**PROMPT:** In the records below, find every line with the word "Machine" and copy it.

**Bounding box prediction data:**
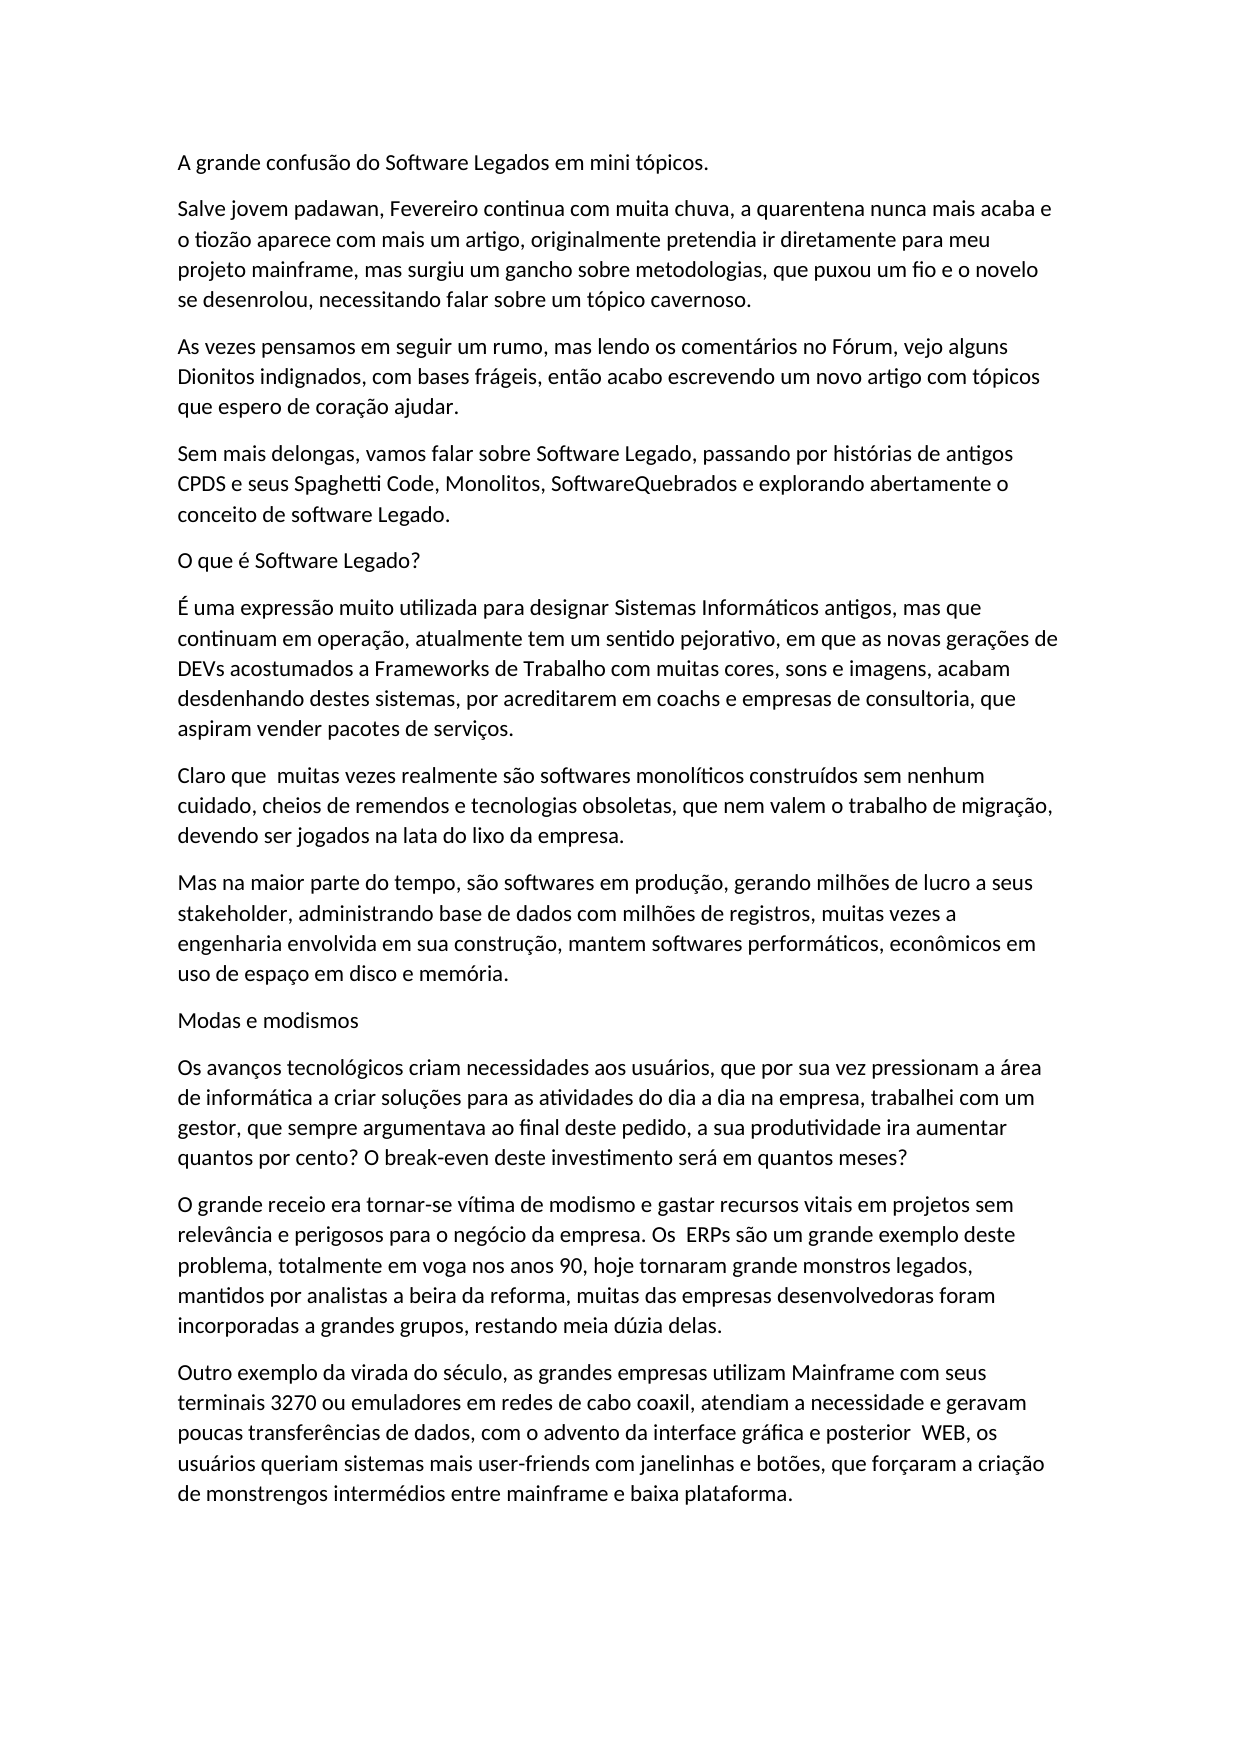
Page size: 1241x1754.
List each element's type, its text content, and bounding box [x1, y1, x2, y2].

text Outro exemplo da virada do século, as grandes empresas utilizam Mainframe com seus terminais 3270 ou emuladores em redes de cabo coaxil, atendiam a necessidade e geravam poucas transferências de dados, com o advento da interface gráfica e posterior WEB, os usuários queriam sistemas mais user-friends com janelinhas e botões, que forçaram a criação de monstrengos intermédios entre mainframe e baixa plataforma. [177, 1358, 1063, 1507]
text A grande confusão do Software Legados em mini tópicos. [177, 148, 1063, 176]
text É uma expressão muito utilizada para designar Sistemas Informáticos antigos, mas que continuam em operação, atualmente tem um sentido pejorativo, em que as novas gerações de DEVs acostumados a Frameworks de Trabalho com muitas cores, sons e imagens, acabam desdenhando destes sistemas, por acreditarem em coachs e empresas de consultoria, que aspiram vender pacotes de serviços. [177, 593, 1063, 742]
text As vezes pensamos em seguir um rumo, mas lendo os comentários no Fórum, vejo alguns Dionitos indignados, com bases frágeis, então acabo escrevendo um novo artigo com tópicos que espero de coração ajudar. [177, 332, 1063, 420]
text Os avanços tecnológicos criam necessidades aos usuários, que por sua vez pressionam a área de informática a criar soluções para as atividades do dia a dia na empresa, trabalhei com um gestor, que sempre argumentava ao final deste pedido, a sua produtividade ira aumentar quantos por cento? O break-even deste investimento será em quantos meses? [177, 1053, 1063, 1171]
text O grande receio era tornar-se vítima de modismo e gastar recursos vitais em projetos sem relevância e perigosos para o negócio da empresa. Os ERPs são um grande exemplo deste problema, totalmente em voga nos anos 90, hoje tornaram grande monstros legados, mantidos por analistas a beira da reforma, muitas das empresas desenvolvedoras foram incorporadas a grandes grupos, restando meia dúzia delas. [177, 1190, 1063, 1339]
text Mas na maior parte do tempo, são softwares em produção, gerando milhões de lucro a seus stakeholder, administrando base de dados com milhões de registros, muitas vezes a engenharia envolvida em sua construção, mantem softwares performáticos, econômicos em uso de espaço em disco e memória. [177, 868, 1063, 987]
text Salve jovem padawan, Fevereiro continua com muita chuva, a quarentena nunca mais acaba e o tiozão aparece com mais um artigo, originalmente pretendia ir diretamente para meu projeto mainframe, mas surgiu um gancho sobre metodologias, que puxou um fio e o novelo se desenrolou, necessitando falar sobre um tópico cavernoso. [177, 194, 1063, 313]
text Modas e modismos [177, 1006, 1063, 1034]
text Claro que muitas vezes realmente são softwares monolíticos construídos sem nenhum cuidado, cheios de remendos e tecnologias obsoletas, que nem valem o trabalho de migração, devendo ser jogados na lata do lixo da empresa. [177, 761, 1063, 849]
text O que é Software Legado? [177, 547, 1063, 574]
text Sem mais delongas, vamos falar sobre Software Legado, passando por histórias de antigos CPDS e seus Spaghetti Code, Monolitos, SoftwareQuebrados e explorando abertamente o conceito de software Legado. [177, 439, 1063, 528]
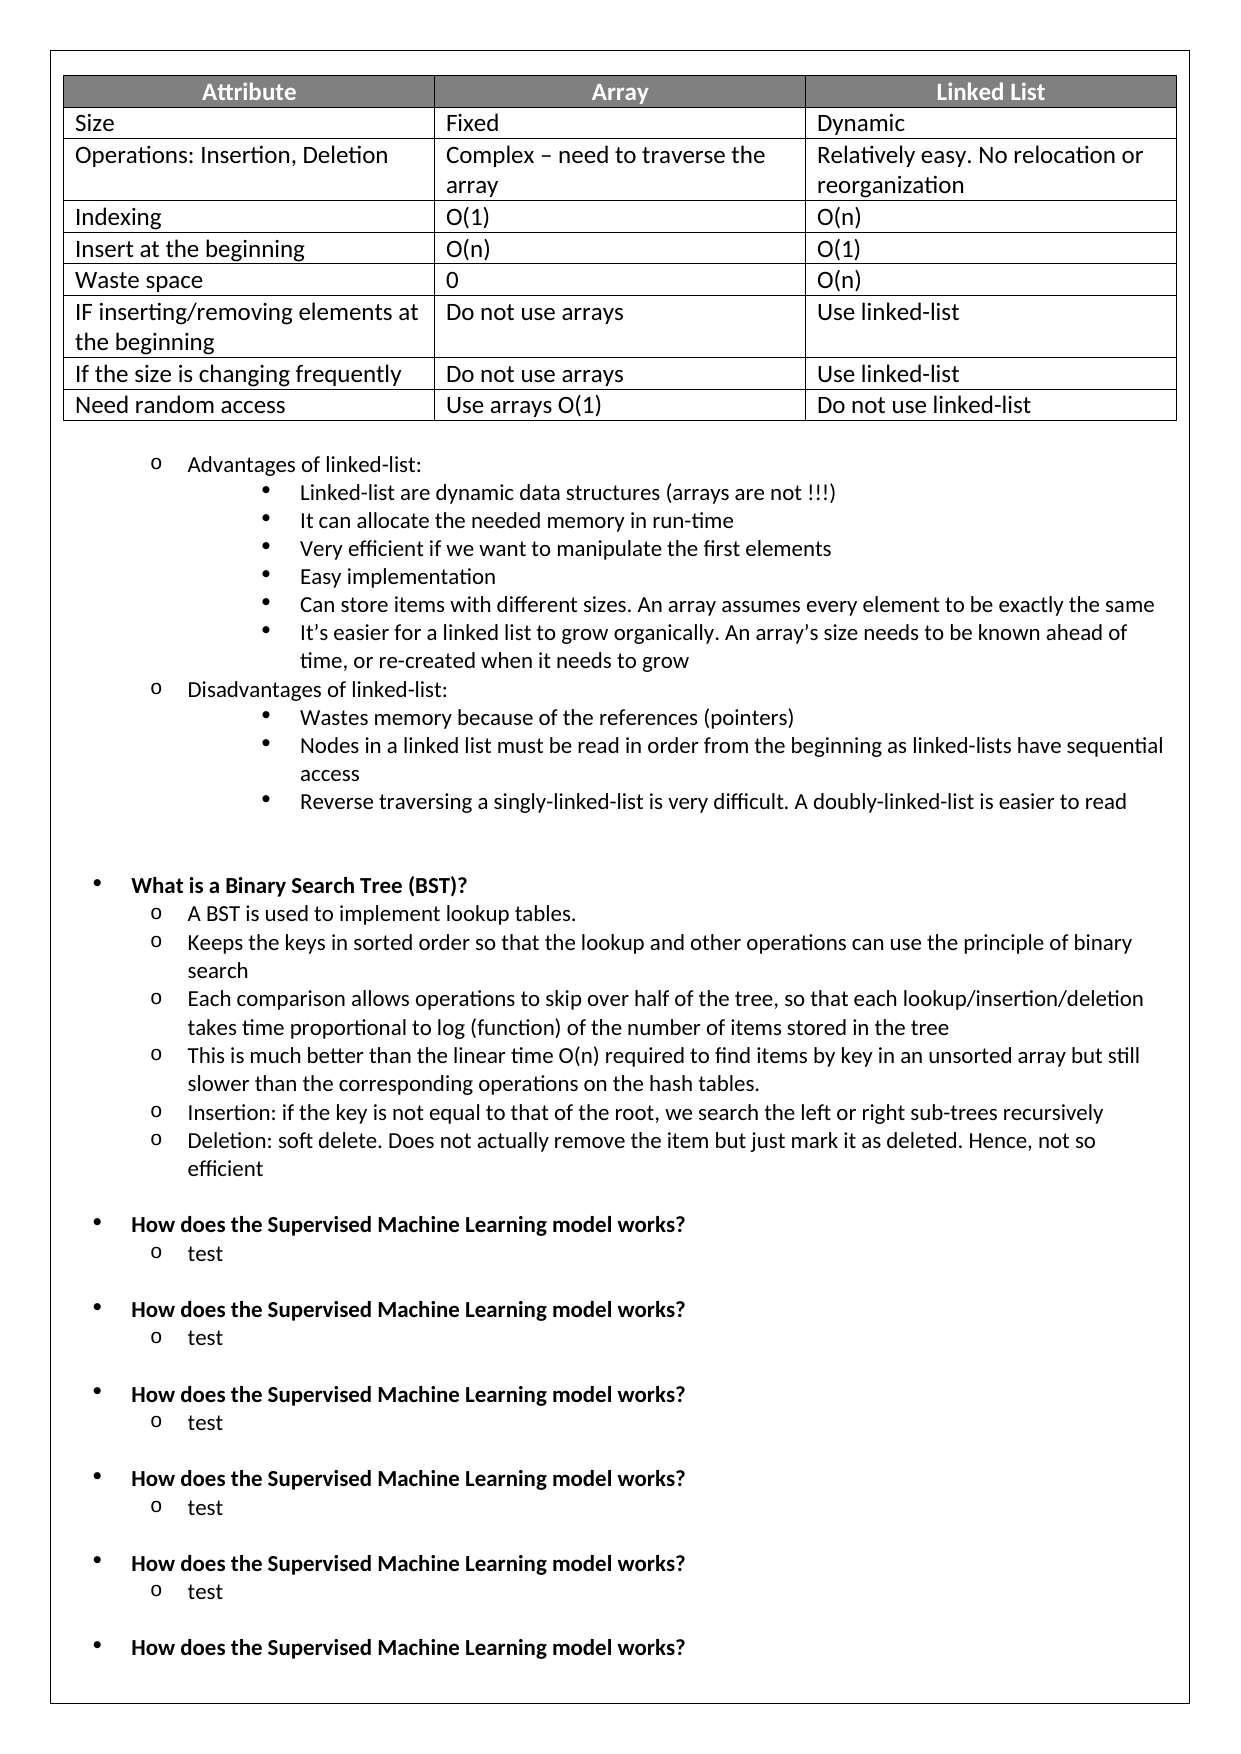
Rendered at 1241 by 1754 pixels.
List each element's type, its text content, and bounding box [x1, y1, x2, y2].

list A BST is used to implement lookup tables. [150, 899, 1165, 928]
table_cell Do not use linked-list [806, 390, 1176, 420]
table_cell Insert at the beginning [64, 233, 434, 263]
list Keeps the keys in sorted order so that the lookup and other operations can use the principle of binary search [150, 928, 1165, 984]
table_cell Do not use arrays [435, 358, 805, 388]
list test [150, 1323, 1165, 1352]
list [94, 1633, 1165, 1662]
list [94, 1380, 1165, 1408]
table_cell Fixed [435, 108, 805, 138]
table_header Attribute [64, 76, 434, 107]
table_header Linked List [806, 76, 1176, 107]
list test [150, 1492, 1165, 1521]
table_cell Need random access [64, 390, 434, 420]
list test [150, 1577, 1165, 1606]
list This is much better than the linear time O(n) required to find items by key in an unsorted array but still slower than the corresponding operations on the hash tables. [150, 1041, 1165, 1097]
table_cell Waste space [64, 264, 434, 295]
table_cell O(n) [806, 201, 1176, 232]
list Can store items with different sizes. An array assumes every element to be exactly the same [262, 591, 1165, 618]
table_cell O(n) [435, 233, 805, 263]
table_cell Size [64, 108, 434, 138]
table_cell 0 [435, 264, 805, 295]
list Deletion: soft delete. Does not actually remove the item but just mark it as deleted. Hence, not so efficient [150, 1126, 1165, 1183]
list Reverse traversing a singly-linked-list is very difficult. A doubly-linked-list is easier to read [262, 787, 1165, 815]
list test [150, 1408, 1165, 1436]
list Very efficient if we want to manipulate the first elements [262, 534, 1165, 562]
list Insertion: if the key is not equal to that of the root, we search the left or right sub-trees recursively [150, 1097, 1165, 1126]
table_header Array [435, 76, 805, 107]
list Linked-list are dynamic data structures (arrays are not !!!) [262, 478, 1165, 506]
list Easy implementation [262, 562, 1165, 591]
list How does the Supervised Machine Learning model works? [94, 1295, 1165, 1323]
table_cell Operations: Insertion, Deletion [64, 139, 434, 200]
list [94, 1464, 1165, 1492]
table_cell Use linked-list [806, 358, 1176, 388]
list Disadvantages of linked-list: [150, 674, 1165, 703]
list Wastes memory because of the references (pointers) [262, 703, 1165, 731]
list What is a Binary Search Tree (BST)? [94, 871, 1165, 899]
list Nodes in a linked list must be read in order from the beginning as linked-lists have sequential access [262, 731, 1165, 787]
table_cell If the size is changing frequently [64, 358, 434, 388]
list test [150, 1239, 1165, 1267]
list It’s easier for a linked list to grow organically. An array’s size needs to be known ahead of time, or re-created when it needs to grow [262, 618, 1165, 674]
table_cell Use arrays O(1) [435, 390, 805, 420]
table_cell IF inserting/removing elements at the beginning [64, 296, 434, 357]
table_cell Use linked-list [806, 296, 1176, 357]
list Advantages of linked-list: [150, 450, 1165, 478]
table_cell O(n) [806, 264, 1176, 295]
list How does the Supervised Machine Learning model works? [94, 1211, 1165, 1239]
list It can allocate the needed memory in run-time [262, 506, 1165, 534]
table_cell Complex – need to traverse the array [435, 139, 805, 200]
table_cell Do not use arrays [435, 296, 805, 357]
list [94, 1549, 1165, 1577]
table_cell Relatively easy. No relocation or reorganization [806, 139, 1176, 200]
table_cell O(1) [435, 201, 805, 232]
table_cell O(1) [806, 233, 1176, 263]
table_cell Indexing [64, 201, 434, 232]
list Each comparison allows operations to skip over half of the tree, so that each lookup/insertion/deletion takes time proportional to log (function) of the number of items stored in the tree [150, 984, 1165, 1041]
table_cell Dynamic [806, 108, 1176, 138]
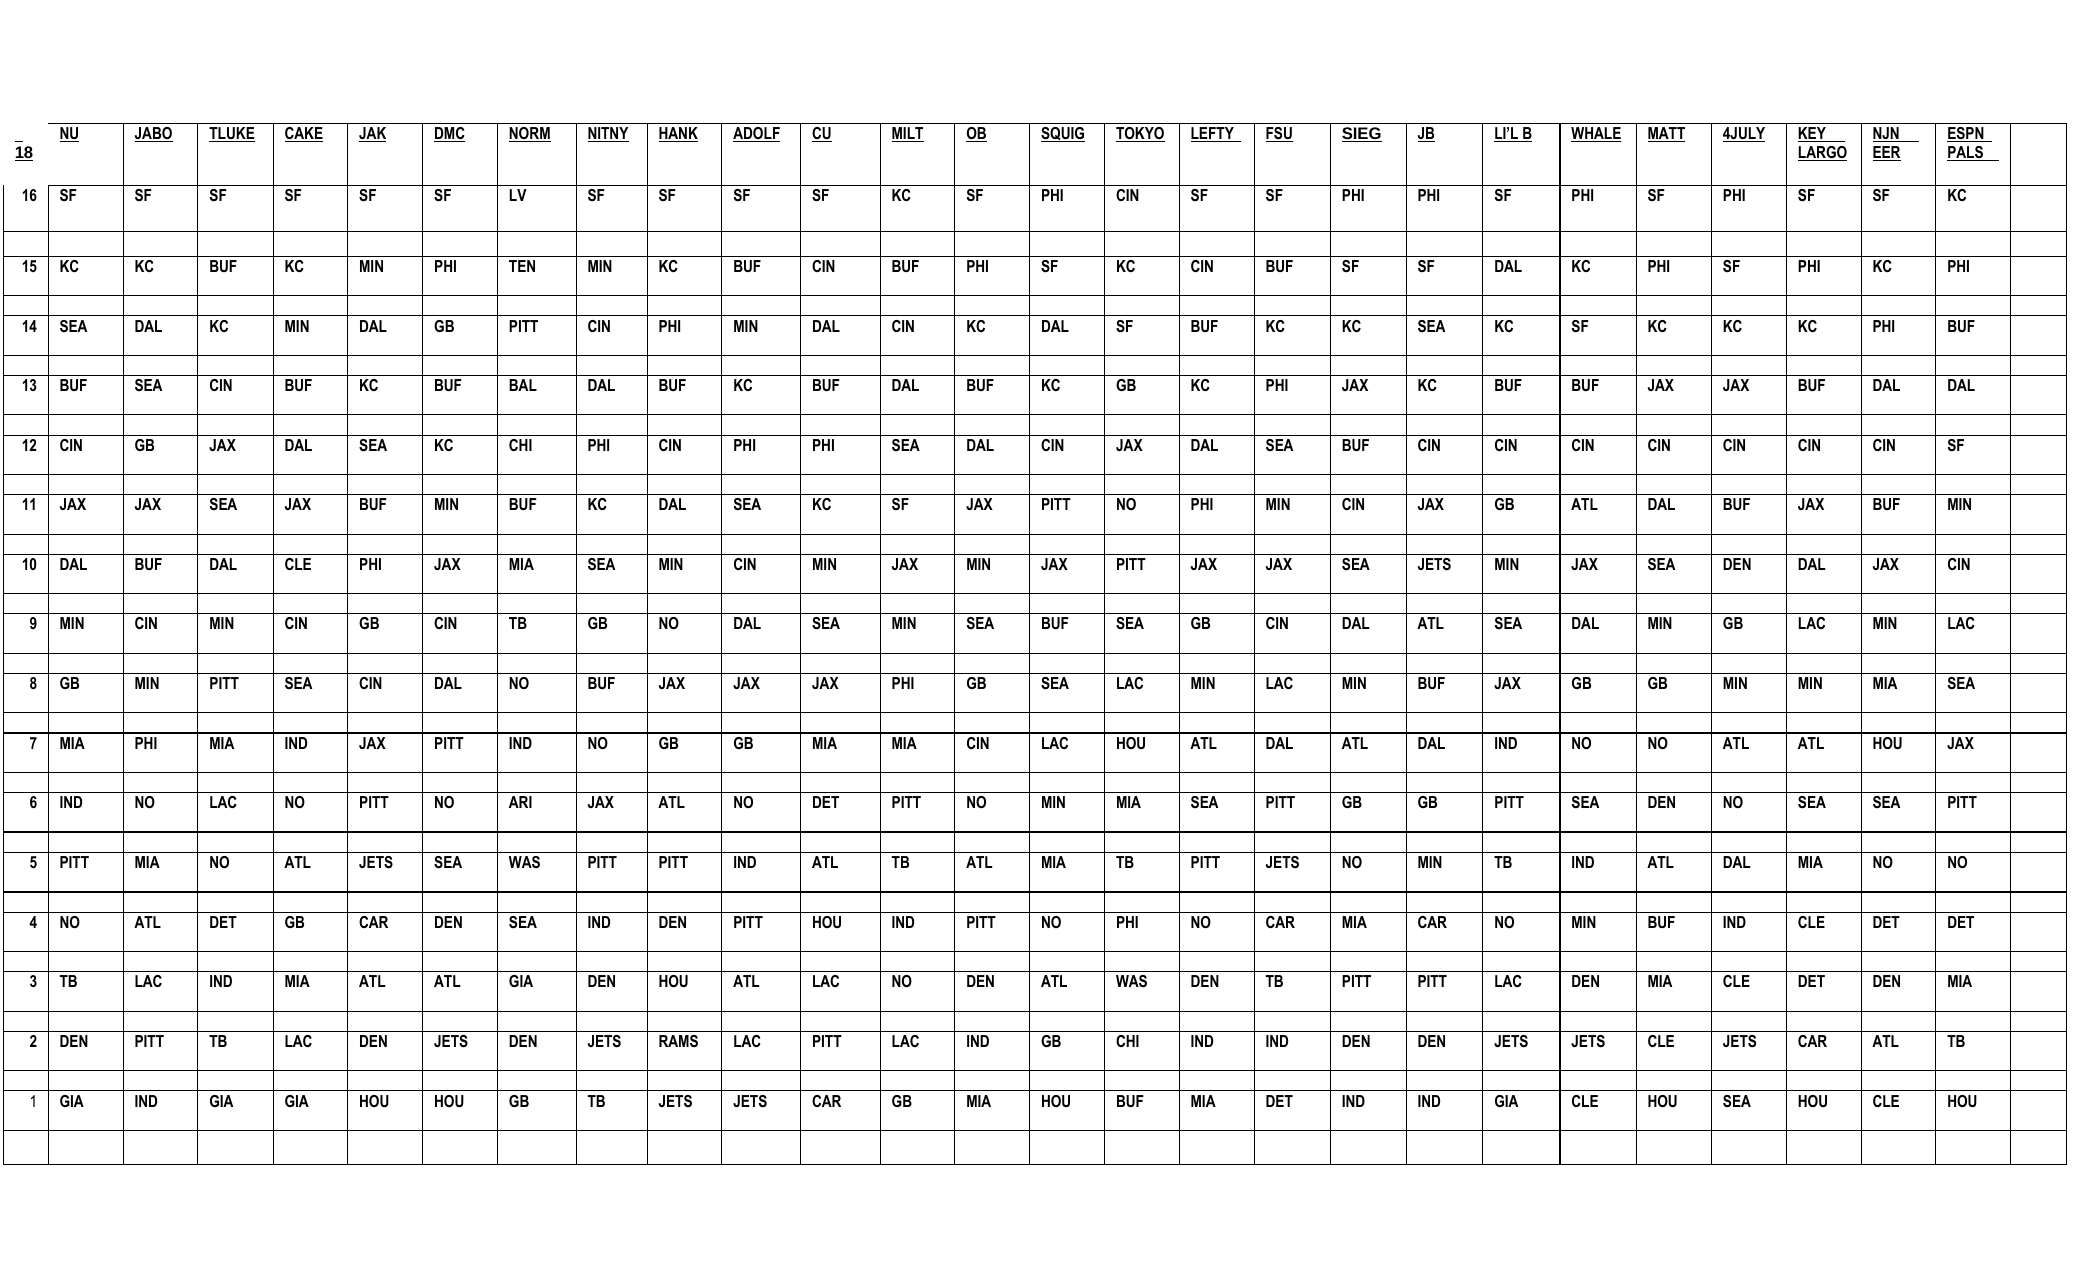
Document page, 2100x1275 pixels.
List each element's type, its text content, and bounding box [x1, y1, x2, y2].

**PROBLEM SOLUTION:**
list How does the Supervised Machine Learning model works? [94, 1295, 1165, 1323]
list How does the Supervised Machine Learning model works? [94, 1211, 1165, 1239]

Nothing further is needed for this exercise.